BEGIN

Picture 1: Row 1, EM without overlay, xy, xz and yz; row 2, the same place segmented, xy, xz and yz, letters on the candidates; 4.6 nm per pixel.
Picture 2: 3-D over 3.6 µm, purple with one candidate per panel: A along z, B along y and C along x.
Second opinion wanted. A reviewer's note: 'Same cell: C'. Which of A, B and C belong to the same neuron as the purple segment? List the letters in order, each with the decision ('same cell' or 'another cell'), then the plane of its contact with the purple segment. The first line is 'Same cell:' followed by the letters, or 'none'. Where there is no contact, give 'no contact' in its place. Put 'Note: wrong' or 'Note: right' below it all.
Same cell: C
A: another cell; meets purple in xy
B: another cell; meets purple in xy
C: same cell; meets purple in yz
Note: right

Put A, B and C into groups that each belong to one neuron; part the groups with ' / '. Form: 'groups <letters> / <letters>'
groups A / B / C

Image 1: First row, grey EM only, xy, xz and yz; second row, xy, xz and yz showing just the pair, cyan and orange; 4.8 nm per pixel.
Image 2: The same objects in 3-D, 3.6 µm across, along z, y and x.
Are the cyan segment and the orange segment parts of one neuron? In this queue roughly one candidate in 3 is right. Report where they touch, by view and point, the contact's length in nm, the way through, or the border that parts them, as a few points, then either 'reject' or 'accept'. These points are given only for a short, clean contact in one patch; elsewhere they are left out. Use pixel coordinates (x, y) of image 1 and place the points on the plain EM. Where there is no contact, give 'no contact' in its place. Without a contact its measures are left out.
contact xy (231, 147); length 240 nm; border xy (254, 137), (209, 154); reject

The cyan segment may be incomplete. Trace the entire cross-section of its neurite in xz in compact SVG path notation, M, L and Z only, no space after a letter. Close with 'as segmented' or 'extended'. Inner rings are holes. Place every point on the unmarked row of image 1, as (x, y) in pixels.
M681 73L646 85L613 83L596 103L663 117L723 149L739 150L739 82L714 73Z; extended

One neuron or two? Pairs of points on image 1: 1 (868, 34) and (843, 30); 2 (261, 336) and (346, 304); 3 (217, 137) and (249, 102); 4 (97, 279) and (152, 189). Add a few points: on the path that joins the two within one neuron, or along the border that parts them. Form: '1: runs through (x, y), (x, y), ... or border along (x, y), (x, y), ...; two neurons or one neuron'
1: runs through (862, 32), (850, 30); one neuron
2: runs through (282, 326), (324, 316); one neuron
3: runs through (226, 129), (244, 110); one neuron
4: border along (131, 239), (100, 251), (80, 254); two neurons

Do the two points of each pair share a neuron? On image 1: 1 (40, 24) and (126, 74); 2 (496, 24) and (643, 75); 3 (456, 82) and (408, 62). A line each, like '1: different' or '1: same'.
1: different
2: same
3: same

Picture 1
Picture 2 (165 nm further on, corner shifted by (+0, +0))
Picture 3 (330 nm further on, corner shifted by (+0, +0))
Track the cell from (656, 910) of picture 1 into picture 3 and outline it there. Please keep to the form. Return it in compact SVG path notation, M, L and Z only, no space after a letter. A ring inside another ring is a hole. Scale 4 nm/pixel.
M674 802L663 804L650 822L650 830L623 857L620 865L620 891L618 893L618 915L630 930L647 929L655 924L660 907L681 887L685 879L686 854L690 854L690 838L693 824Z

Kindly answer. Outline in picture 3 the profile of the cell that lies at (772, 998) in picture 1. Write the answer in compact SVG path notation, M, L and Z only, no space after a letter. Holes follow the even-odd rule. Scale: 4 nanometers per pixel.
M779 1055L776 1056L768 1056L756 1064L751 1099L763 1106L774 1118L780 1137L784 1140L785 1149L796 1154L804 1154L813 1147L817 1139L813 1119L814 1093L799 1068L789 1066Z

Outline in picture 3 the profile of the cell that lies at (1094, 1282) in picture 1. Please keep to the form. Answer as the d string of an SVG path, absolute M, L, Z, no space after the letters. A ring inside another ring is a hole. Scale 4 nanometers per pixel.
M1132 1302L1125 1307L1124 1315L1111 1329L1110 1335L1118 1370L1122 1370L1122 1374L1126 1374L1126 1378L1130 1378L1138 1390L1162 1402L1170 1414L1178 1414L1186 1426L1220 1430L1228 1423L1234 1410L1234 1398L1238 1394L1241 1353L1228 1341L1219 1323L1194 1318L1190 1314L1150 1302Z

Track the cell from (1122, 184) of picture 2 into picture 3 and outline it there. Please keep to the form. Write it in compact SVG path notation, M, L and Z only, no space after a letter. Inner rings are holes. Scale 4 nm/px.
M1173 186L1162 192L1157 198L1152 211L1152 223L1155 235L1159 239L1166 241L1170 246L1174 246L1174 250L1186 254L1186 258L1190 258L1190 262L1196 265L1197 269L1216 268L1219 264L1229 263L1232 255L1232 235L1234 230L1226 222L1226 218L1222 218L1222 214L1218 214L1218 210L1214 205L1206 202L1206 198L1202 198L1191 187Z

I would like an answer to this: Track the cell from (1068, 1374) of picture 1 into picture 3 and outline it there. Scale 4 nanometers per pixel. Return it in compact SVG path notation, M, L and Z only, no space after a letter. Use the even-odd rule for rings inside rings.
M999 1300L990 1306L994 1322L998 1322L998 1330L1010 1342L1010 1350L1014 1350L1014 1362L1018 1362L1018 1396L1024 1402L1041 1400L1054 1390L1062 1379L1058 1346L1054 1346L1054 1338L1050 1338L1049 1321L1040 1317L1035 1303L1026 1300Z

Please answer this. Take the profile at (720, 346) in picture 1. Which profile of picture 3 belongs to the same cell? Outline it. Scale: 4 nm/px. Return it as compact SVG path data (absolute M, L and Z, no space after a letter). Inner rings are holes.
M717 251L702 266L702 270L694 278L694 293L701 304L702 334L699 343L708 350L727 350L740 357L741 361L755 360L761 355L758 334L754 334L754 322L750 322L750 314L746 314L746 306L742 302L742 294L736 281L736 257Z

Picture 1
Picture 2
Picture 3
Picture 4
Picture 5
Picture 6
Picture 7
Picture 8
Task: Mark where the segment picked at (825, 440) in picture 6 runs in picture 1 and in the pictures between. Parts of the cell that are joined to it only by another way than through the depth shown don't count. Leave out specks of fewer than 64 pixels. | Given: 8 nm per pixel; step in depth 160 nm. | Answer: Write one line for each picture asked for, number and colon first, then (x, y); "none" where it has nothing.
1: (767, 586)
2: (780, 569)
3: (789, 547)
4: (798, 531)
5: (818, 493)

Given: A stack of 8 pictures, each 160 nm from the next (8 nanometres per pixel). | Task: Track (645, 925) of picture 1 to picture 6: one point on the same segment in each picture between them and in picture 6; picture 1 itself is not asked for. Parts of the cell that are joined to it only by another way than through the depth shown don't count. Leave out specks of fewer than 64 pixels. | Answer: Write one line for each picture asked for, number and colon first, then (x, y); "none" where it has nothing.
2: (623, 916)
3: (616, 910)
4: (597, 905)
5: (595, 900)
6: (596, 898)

END

What's needed is an exact copy of every entry.

Picture 1: Row 1, EM without overlay, xy, xz and yz; row 2, the same place segmented, xy, xz and yz, letters on the candidates; 4.6 nm per pixel.
Picture 2: 3-D over 3.6 µm, purple with one candidate per panel: A along z, B along y and C along x.
Second opinion wanted. A reviewer's note: 'Same cell: C'. Which of A, B and C belong to the same neuron as the purple segment? List the letters in order, each with the decision ('same cell' or 'another cell'), then the plane of its contact with the purple segment. The first line is 'Same cell:' followed by the letters, or 'none'. Where there is no contact, give 'no contact' in its place. Put 'Note: wrong' or 'Note: right' below it all.
Same cell: C
A: another cell; meets purple in xy
B: another cell; meets purple in xy
C: same cell; meets purple in yz
Note: right

Put A, B and C into groups that each belong to one neuron; part the groups with ' / '. Form: 'groups <letters> / <letters>'
groups A / B / C

Image 1: First row, grey EM only, xy, xz and yz; second row, xy, xz and yz showing just the pair, cyan and orange; 4.8 nm per pixel.
Image 2: The same objects in 3-D, 3.6 µm across, along z, y and x.
Are the cyan segment and the orange segment parts of one neuron? In this queue roughly one candidate in 3 is right. Report where they touch, by view and point, the contact's length in nm, the way through, or the border that parts them, as a few points, then either 'reject' or 'accept'. These points are given only for a short, clean contact in one patch; elsewhere they are left out. Use pixel coordinates (x, y) of image 1 and place the points on the plain EM. Where there is no contact, give 'no contact' in its place. Without a contact its measures are left out.
contact xy (231, 147); length 240 nm; border xy (254, 137), (209, 154); reject

The cyan segment may be incomplete. Trace the entire cross-section of its neurite in xz in compact SVG path notation, M, L and Z only, no space after a letter. Close with 'as segmented' or 'extended'. Inner rings are holes. Place every point on the unmarked row of image 1, as (x, y) in pixels.
M681 73L646 85L613 83L596 103L663 117L723 149L739 150L739 82L714 73Z; extended

One neuron or two? Pairs of points on image 1: 1 (868, 34) and (843, 30); 2 (261, 336) and (346, 304); 3 (217, 137) and (249, 102); 4 (97, 279) and (152, 189). Add a few points: on the path that joins the two within one neuron, or along the border that parts them. Form: '1: runs through (x, y), (x, y), ... or border along (x, y), (x, y), ...; two neurons or one neuron'
1: runs through (862, 32), (850, 30); one neuron
2: runs through (282, 326), (324, 316); one neuron
3: runs through (226, 129), (244, 110); one neuron
4: border along (131, 239), (100, 251), (80, 254); two neurons

Do the two points of each pair share a neuron? On image 1: 1 (40, 24) and (126, 74); 2 (496, 24) and (643, 75); 3 (456, 82) and (408, 62). A line each, like '1: different' or '1: same'.
1: different
2: same
3: same

Picture 1
Picture 2 (165 nm further on, corner shifted by (+0, +0))
Picture 3 (330 nm further on, corner shifted by (+0, +0))
Track the cell from (656, 910) of picture 1 into picture 3 and outline it there. Please keep to the form. Return it in compact SVG path notation, M, L and Z only, no space after a letter. A ring inside another ring is a hole. Scale 4 nm/pixel.
M674 802L663 804L650 822L650 830L623 857L620 865L620 891L618 893L618 915L630 930L647 929L655 924L660 907L681 887L685 879L686 854L690 854L690 838L693 824Z

Kindly answer. Outline in picture 3 the profile of the cell that lies at (772, 998) in picture 1. Write the answer in compact SVG path notation, M, L and Z only, no space after a letter. Holes follow the even-odd rule. Scale: 4 nanometers per pixel.
M779 1055L776 1056L768 1056L756 1064L751 1099L763 1106L774 1118L780 1137L784 1140L785 1149L796 1154L804 1154L813 1147L817 1139L813 1119L814 1093L799 1068L789 1066Z

Outline in picture 3 the profile of the cell that lies at (1094, 1282) in picture 1. Please keep to the form. Answer as the d string of an SVG path, absolute M, L, Z, no space after the letters. A ring inside another ring is a hole. Scale 4 nanometers per pixel.
M1132 1302L1125 1307L1124 1315L1111 1329L1110 1335L1118 1370L1122 1370L1122 1374L1126 1374L1126 1378L1130 1378L1138 1390L1162 1402L1170 1414L1178 1414L1186 1426L1220 1430L1228 1423L1234 1410L1234 1398L1238 1394L1241 1353L1228 1341L1219 1323L1194 1318L1190 1314L1150 1302Z

Track the cell from (1122, 184) of picture 2 into picture 3 and outline it there. Please keep to the form. Write it in compact SVG path notation, M, L and Z only, no space after a letter. Inner rings are holes. Scale 4 nm/px.
M1173 186L1162 192L1157 198L1152 211L1152 223L1155 235L1159 239L1166 241L1170 246L1174 246L1174 250L1186 254L1186 258L1190 258L1190 262L1196 265L1197 269L1216 268L1219 264L1229 263L1232 255L1232 235L1234 230L1226 222L1226 218L1222 218L1222 214L1218 214L1218 210L1214 205L1206 202L1206 198L1202 198L1191 187Z

I would like an answer to this: Track the cell from (1068, 1374) of picture 1 into picture 3 and outline it there. Scale 4 nanometers per pixel. Return it in compact SVG path notation, M, L and Z only, no space after a letter. Use the even-odd rule for rings inside rings.
M999 1300L990 1306L994 1322L998 1322L998 1330L1010 1342L1010 1350L1014 1350L1014 1362L1018 1362L1018 1396L1024 1402L1041 1400L1054 1390L1062 1379L1058 1346L1054 1346L1054 1338L1050 1338L1049 1321L1040 1317L1035 1303L1026 1300Z

Please answer this. Take the profile at (720, 346) in picture 1. Which profile of picture 3 belongs to the same cell? Outline it. Scale: 4 nm/px. Return it as compact SVG path data (absolute M, L and Z, no space after a letter). Inner rings are holes.
M717 251L702 266L702 270L694 278L694 293L701 304L702 334L699 343L708 350L727 350L740 357L741 361L755 360L761 355L758 334L754 334L754 322L750 322L750 314L746 314L746 306L742 302L742 294L736 281L736 257Z

Picture 1
Picture 2
Picture 3
Picture 4
Picture 5
Picture 6
Picture 7
Picture 8
Task: Mark where the segment picked at (825, 440) in picture 6 runs in picture 1 and in the pictures between. Parts of the cell that are joined to it only by another way than through the depth shown don't count. Leave out specks of fewer than 64 pixels. | Given: 8 nm per pixel; step in depth 160 nm. | Answer: Write one line for each picture asked for, number and colon first, then (x, y); "none" where it has nothing.
1: (767, 586)
2: (780, 569)
3: (789, 547)
4: (798, 531)
5: (818, 493)

Given: A stack of 8 pictures, each 160 nm from the next (8 nanometres per pixel). | Task: Track (645, 925) of picture 1 to picture 6: one point on the same segment in each picture between them and in picture 6; picture 1 itself is not asked for. Parts of the cell that are joined to it only by another way than through the depth shown don't count. Leave out specks of fewer than 64 pixels. | Answer: Write one line for each picture asked for, number and colon first, then (x, y); "none" where it has nothing.
2: (623, 916)
3: (616, 910)
4: (597, 905)
5: (595, 900)
6: (596, 898)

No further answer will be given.